According to KZ, senior officers are more often the perpetrators.  In the last year, they committed more than half of all illegal acts.  In 2008, 20 generals and admirals were held criminally responsible, 1,611 officers, including 160 unit commanders, were found guilty.  Out of the 874 people held criminally responsible in 2009, 162 were commanders of units, 127 were colonels and captains 1st rank and 14 were general officers.  More than 270 people were convicted, including 3 generals.  In 2009, over 5,500 law violations were uncovered in this sphere over the course of prosecutor inspections.  The losses amount to 2 billion rubles.

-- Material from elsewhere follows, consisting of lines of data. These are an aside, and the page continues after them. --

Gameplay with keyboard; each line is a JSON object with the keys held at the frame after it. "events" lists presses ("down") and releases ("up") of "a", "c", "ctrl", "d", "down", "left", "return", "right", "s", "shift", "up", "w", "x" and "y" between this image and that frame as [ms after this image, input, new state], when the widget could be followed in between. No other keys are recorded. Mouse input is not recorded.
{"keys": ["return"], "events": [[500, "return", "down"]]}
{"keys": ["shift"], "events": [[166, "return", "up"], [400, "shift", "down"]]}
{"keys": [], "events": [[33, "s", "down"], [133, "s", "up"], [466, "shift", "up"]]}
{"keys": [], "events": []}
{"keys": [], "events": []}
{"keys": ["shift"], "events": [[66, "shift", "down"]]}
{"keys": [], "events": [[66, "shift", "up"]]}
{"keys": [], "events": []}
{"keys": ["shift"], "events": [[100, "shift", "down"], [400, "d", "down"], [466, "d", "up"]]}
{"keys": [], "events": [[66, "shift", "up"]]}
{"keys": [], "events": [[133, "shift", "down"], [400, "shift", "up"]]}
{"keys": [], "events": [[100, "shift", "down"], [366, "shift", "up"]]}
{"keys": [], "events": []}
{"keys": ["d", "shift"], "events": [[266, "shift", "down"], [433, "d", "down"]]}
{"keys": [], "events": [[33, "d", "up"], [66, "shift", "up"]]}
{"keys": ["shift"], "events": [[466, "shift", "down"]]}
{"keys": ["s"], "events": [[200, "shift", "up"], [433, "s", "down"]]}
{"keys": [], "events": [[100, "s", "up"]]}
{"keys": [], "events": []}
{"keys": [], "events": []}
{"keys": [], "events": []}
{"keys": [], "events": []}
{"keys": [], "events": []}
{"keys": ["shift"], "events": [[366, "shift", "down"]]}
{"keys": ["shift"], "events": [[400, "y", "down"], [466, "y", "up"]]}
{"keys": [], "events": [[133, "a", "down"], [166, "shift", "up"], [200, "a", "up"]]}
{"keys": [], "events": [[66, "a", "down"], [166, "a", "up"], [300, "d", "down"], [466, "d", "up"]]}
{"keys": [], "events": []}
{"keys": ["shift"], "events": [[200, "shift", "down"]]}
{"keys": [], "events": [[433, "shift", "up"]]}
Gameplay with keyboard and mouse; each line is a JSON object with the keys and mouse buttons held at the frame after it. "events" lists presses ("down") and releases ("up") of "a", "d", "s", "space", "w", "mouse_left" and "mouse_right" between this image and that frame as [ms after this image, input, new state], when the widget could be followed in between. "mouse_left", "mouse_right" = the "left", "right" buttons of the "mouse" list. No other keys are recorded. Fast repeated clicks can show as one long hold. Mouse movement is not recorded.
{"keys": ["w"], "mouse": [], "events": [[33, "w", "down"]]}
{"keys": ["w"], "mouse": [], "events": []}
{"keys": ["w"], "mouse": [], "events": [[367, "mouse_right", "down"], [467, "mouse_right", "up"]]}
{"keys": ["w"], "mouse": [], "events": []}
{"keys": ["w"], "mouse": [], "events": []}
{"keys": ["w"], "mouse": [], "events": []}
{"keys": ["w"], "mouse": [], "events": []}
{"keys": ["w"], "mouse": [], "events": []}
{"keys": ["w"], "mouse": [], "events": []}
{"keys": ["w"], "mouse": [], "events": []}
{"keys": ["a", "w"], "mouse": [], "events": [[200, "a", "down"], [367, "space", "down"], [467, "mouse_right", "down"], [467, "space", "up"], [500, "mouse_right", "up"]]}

The smaller officer corps–now 150,000 according to the Defense Ministry–and the possibility of dramatically higher pay for all officers by 2012 might reduce officer crime and make those officers who are still part of the ‘new profile’ more honorable and ethical.

Kamenka Officers Go Down for Hazing Incident

The 138th Motorized Rifle Brigade (MRB) at Kamenka (V/Ch 02511) in the LenVO has always had a pretty bad rep for hazing cases.  A Defense Ministry source told Fontanka.ru that 8 Kamenka officers have been removed from duty over the latest incident.  They include platoon, company, battalion, and brigade commanders, the battalion and brigade chiefs of staff, and deputy brigade commanders for armaments and socialization work.  They have reportedly been dismissed from the service as well, although the Defense Ministry has not confirmed this.  In early October, a conscript and contract serviceman were beaten by three drunken sergeants in the unit.  They turned to the Soldiers’ Mothers of Petersburg for assistance.  Initial press reports said 16 soldiers in all were beaten by the sergeants.  See Forum.msk for more.  This was probably just the last straw after a long line of incidents in this troubled brigade.